Artificial intelligence offers incredible potential for solving problems and making our lives better. Its many promises include accelerating scientific discovery, curing diseases, improving efficiency, and widening access to opportunities. But AI also raises numerous questions about the values it promotes and the risks it imposes. AI can threaten human safety, destroy the environment, and create or reinforce patterns of discrimination. It can upend cherished traditions and ways of living and empower some people and belief systems over others. What are the potential benefits and costs of different innovations and applications? How should value trade-offs be resolved and how should opportunities and impacts be fairly distributed? And who should decide, interpret, and enforce the answers to these questions? This course will acquaint students with forms and applications of AI and the ethical debates that surround them. These debates include concerns about (e.g.) privacy, safety, fairness, explainability, wellbeing, sustainability, democracy, and dignity—and disagreements about how these values should be defined, weighed, and applied. Students will leave the course equipped to defend convincing positions on these questions. And they will leave with general tools of philosophical reasoning that can be applied to ethical questions in other domains.
Theodore Letchterman
Theodore “Ted” Lechterman is Assistant Professor of Philosophy at IE University, where he researches and teaches in political philosophy and applied ethics. His recent work has explored the concept of accountability in AI, the philosophical challenges of democracy-enhancing robots, and the ethics of industry self-regulation. He is the author of The Tyranny of Generosity: Why Philanthropy Corrupts Our Politics and How We Can Fix It (Oxford University Press, 2022) and numerous chapters and articles appearing in (e.g.) Journal of Business Ethics, Polity, Journal of Practical Ethics, and History of Political Thought. A connecting theme across his research is what makes democracy valuable and how this value applies when power is exercised by private and artificial agents.

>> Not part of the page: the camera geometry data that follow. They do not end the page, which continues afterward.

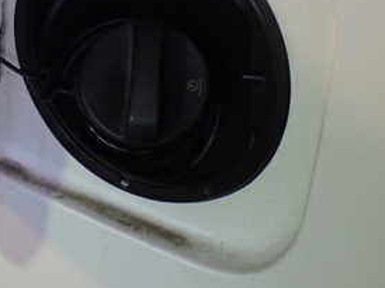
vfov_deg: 14.3
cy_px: 83
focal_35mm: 103
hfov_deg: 18.4
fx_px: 1145
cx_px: -32
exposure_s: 1/50
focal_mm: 8.4
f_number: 3.1
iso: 500
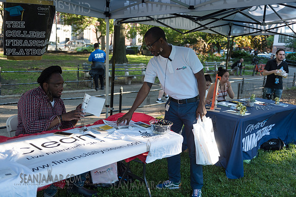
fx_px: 288
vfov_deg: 37.9
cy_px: 98
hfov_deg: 54.4
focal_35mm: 35
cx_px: 148
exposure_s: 1/320
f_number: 2.8
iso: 200
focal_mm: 35
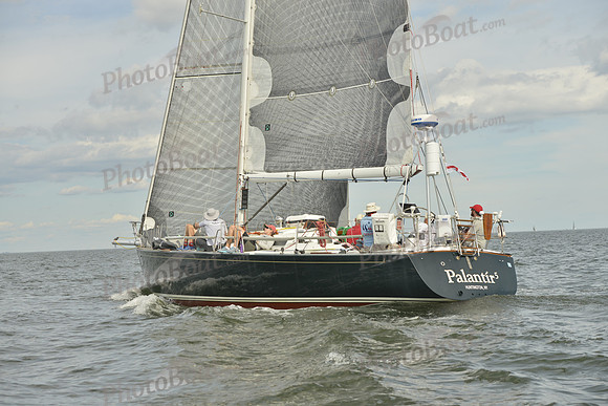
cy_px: 203
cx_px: 304
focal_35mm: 70
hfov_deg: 28.8
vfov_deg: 19.5
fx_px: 1182
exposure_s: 1/1000
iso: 200
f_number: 7.1
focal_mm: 70
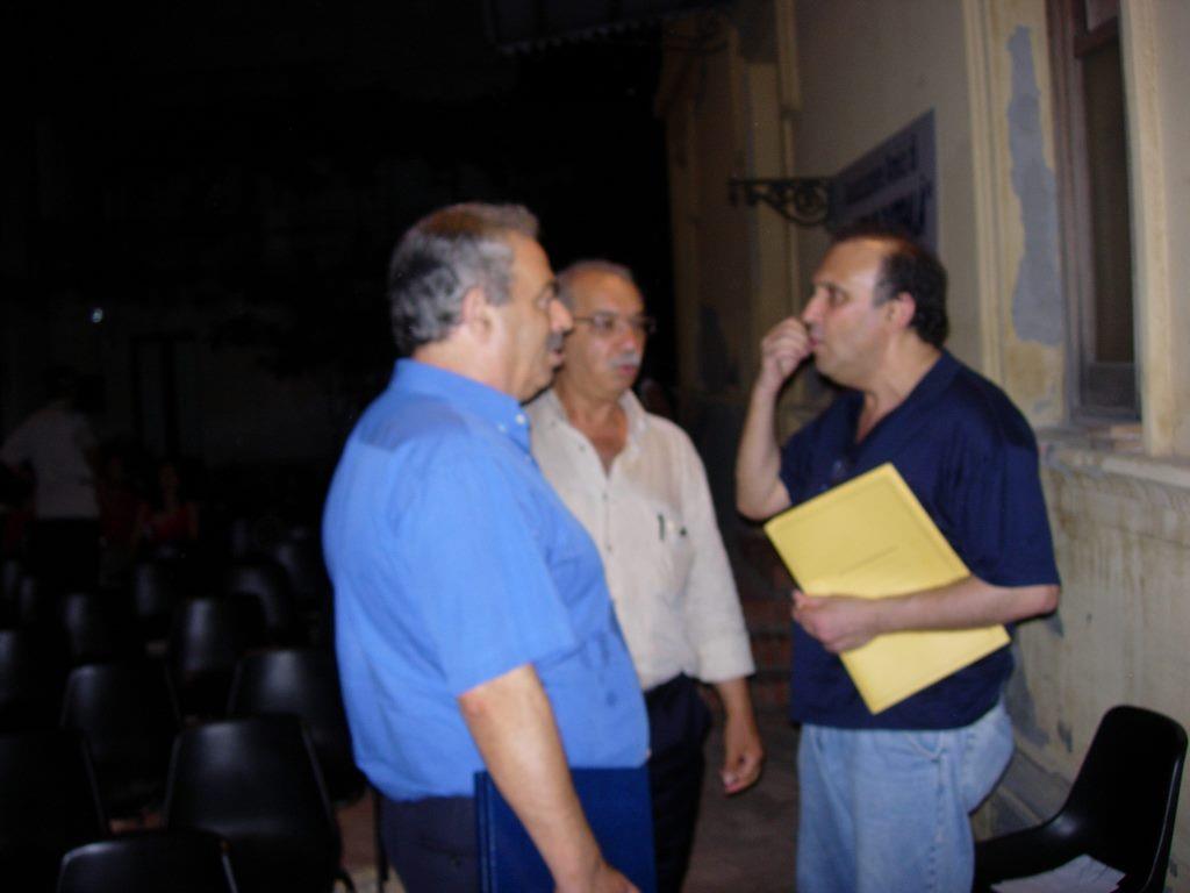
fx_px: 1306
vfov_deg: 37.7
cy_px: 446
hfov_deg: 49.0
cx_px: 595
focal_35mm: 38
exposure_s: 1/64
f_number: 2.8
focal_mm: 7.8
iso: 79
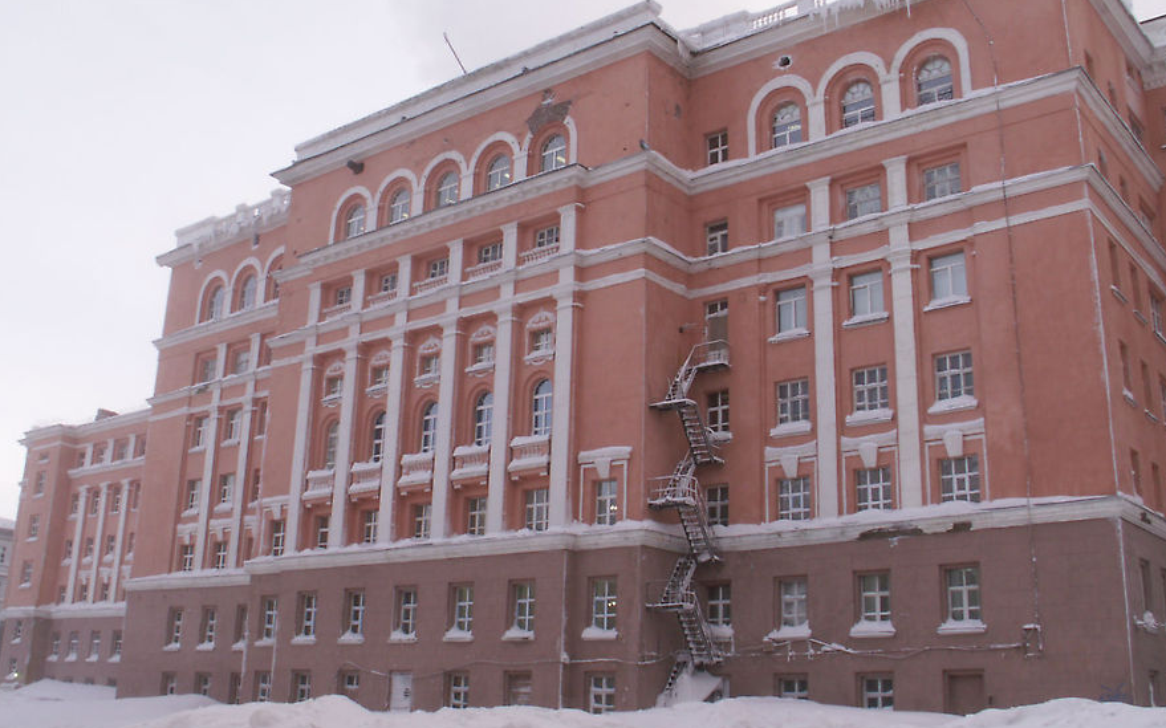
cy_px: 324
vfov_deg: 33.5
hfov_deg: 51.6
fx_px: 1207
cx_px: 584
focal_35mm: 38
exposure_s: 1/50
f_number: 8
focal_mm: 5.86
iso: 50
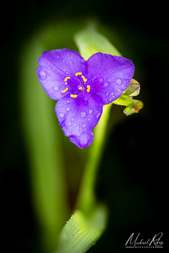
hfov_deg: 13.0
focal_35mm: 105
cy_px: 126
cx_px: 84
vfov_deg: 19.5
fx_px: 739
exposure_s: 1/30
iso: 200
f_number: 8
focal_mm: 105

Lechterman is an Associate Researcher at the Círculo de Bellas Artes, an organizer of the AAAI/ACM Conference on AI, Ethics, and Society, and an officer of the Standing Group on Political Theory for the European Consortium for Political Research. He frequently contributes to public debates and advises organizations on strategies for navigating dilemmas in business, governance, and technology. He holds degrees from Harvard (A.B.) and Princeton (M.A., Ph.D.) and completed postdoctoral fellowships at Stanford, Goethe, Hertie, and Oxford, where he was an inaugural fellow at the Institute for Ethics in AI.